Disaster | Accident

The Horror of the Essex Whaling Ship

Credit: Kean Collection/Archive Photos/Getty Images
Whalers always brought multiple boats on their hunting voyages-they rowed out to the whales using smaller vessels and that vantage point allowed for better aim with their harpoons.

Barely a year into its two-and-a-half-year voyage, the Essex whaling ship was attacked and sunk by a sperm whale thousands of miles from land in 1820.

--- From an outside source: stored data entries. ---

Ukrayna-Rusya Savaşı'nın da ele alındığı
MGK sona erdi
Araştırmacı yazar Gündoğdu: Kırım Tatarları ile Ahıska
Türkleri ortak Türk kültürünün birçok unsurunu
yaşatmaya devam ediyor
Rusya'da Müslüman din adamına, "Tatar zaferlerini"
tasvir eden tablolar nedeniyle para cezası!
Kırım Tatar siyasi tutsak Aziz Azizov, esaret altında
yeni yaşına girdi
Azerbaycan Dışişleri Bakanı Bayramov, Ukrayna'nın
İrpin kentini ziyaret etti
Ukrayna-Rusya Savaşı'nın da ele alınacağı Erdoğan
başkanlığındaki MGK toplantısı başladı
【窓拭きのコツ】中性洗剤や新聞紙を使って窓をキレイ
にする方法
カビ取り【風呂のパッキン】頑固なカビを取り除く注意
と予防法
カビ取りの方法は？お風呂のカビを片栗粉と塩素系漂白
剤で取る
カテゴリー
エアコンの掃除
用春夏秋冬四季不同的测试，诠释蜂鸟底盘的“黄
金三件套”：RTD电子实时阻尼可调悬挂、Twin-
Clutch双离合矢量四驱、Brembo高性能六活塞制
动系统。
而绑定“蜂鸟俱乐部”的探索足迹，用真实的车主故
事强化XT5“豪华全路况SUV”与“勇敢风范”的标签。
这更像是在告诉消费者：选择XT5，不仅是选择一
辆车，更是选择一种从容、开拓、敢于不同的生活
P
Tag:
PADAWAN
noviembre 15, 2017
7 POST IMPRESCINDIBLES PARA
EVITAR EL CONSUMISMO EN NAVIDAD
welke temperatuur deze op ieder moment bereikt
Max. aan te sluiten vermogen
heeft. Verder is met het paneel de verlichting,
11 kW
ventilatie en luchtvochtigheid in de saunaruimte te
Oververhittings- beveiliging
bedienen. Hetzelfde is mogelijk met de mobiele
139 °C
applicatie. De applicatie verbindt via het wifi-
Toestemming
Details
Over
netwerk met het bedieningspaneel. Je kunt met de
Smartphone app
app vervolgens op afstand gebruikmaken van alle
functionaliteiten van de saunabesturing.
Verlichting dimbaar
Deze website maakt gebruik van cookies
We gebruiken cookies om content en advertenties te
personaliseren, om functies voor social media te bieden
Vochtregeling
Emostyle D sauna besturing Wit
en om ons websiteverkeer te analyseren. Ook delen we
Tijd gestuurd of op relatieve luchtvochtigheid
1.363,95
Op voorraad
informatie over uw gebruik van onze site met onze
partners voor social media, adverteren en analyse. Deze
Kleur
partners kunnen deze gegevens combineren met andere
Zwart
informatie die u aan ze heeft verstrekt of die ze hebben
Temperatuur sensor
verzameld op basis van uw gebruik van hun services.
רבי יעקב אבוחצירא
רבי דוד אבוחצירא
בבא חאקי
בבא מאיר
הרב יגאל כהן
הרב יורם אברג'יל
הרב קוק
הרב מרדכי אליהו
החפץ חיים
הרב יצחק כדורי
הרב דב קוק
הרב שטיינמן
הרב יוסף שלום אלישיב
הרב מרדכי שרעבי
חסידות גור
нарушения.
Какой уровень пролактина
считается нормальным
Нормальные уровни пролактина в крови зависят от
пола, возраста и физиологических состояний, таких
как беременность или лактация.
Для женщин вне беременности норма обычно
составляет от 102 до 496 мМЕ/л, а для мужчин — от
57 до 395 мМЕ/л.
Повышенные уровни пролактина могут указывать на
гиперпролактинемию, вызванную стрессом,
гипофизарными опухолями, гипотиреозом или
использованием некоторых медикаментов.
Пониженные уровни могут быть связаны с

The Essex whaling ship launched from Nantucket, Massachusetts, on August 12, 1819, prepared for a two-and-a-half-year voyage. The crew of 20 headed to the west coast of South America to hunt. Delays prevented the Essex from reaching the whaling ground until November of 1820. Upon arrival, the men found that the whale population was depleted. It was days before the crew spotted their first whale. On one fateful day, an unusually large sperm whale, nearly 85-feet-long, approached the Essex. Immediately the crew was taken aback by its odd behavior. "I could distinctly see him smite his jaws together," one sailor remembered, "as if distracted with rage and fury." The whale rammed full-speed ahead into the ship, only to return and plow through the bow-the Essex sank so quickly few supplies could be salvaged. Thousands of miles from land, in three 20-foot boats, the surviving whalers strategized how to survive. Dehydrated and with dwindling supplies, the men began to starve. As some succumbed to hunger, their bodies were eaten by survivors. Yet, the dead didn't provide enough sustenance, so the living began sacrificing themselves for the crew's survival. Before the men were rescued, seven men were killed and eaten. Ultimately, most of the Essex whalers spent their remaining years on terra firma, and their horrific saga inspired Herman Melville's 1851 classic, Moby-Dick.